便秘薬を使っていたらだんだん効き目が弱くなってきたように感じますがそういうことはありますか?
服用する量を増やしても大丈夫ですか?
即効性はあると言えますが、便秘になりやすい体質を改善しているわけではないので、根本的な解決になっていません。
また服用を続けていると腸がだんだんと刺激に慣れて、便秘薬が効かなくなってきてしまう事もあります。
そうすると薬の量を増やしたり、より強い薬を使うようになってしまい、薬に依存するようになります。

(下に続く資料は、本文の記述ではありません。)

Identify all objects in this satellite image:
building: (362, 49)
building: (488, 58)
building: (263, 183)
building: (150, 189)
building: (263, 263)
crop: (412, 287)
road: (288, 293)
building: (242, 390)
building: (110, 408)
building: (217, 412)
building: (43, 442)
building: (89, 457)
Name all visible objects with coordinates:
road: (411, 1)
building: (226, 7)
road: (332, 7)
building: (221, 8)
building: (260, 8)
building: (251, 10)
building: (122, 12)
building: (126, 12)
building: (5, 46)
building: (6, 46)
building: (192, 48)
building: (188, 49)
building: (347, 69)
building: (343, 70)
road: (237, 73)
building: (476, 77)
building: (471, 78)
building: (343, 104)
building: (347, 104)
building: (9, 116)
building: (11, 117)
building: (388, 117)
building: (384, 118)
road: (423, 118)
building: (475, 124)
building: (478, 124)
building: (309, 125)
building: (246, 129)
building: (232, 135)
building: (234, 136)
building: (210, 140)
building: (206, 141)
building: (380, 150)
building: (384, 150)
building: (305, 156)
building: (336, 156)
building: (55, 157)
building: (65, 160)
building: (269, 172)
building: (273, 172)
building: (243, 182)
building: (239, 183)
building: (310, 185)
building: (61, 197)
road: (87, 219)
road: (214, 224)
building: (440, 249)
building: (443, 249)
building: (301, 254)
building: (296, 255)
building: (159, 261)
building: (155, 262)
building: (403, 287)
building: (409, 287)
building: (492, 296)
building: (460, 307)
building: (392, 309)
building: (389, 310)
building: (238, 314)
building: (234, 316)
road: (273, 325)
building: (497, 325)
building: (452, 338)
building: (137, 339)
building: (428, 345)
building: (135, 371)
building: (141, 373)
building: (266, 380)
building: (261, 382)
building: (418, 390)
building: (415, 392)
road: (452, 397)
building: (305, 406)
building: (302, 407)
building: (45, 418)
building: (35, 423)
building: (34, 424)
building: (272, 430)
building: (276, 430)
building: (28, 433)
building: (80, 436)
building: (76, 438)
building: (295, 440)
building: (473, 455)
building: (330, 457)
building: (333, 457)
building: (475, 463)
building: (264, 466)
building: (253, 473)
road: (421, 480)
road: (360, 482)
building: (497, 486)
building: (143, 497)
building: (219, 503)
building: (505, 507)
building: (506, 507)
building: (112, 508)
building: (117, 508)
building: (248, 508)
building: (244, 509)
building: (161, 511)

便秘薬で効果が出なくなってきたと感じた時には、一度服用を中止しましょう。
まずは腸の働きを正常化して、自然に排便できるような対策が必要でしょう。
先程ご紹介した便秘の解消法を試してみてください。
ストレッチが苦手なのですが、他に便秘や肩こりに効く運動はありますか?
ウォーキングや軽いジョギングなど、1日に30分やるだけで血流は促進され、腹筋も鍛えられます。
同時に自律神経も整いますので、便秘にも肩こりにも効果的です。
おわりに
女性に多い便秘と肩こりが実は深い関係があったという事をご理解いただけましたか。
便秘になると肩こりや冷え性・頭痛など様々な症状が引き起こされます。
たかが便秘だと軽視していると、全身どこに不調が現れるかわかりません。
日常生活を見直し、便秘や肩こりを改善できる生活習慣を心掛けて下さい。
便秘が酷いような場合でも、市販の便秘薬を常用するような事は避け、できるだけ便秘にならないような体質に改善していきましょう。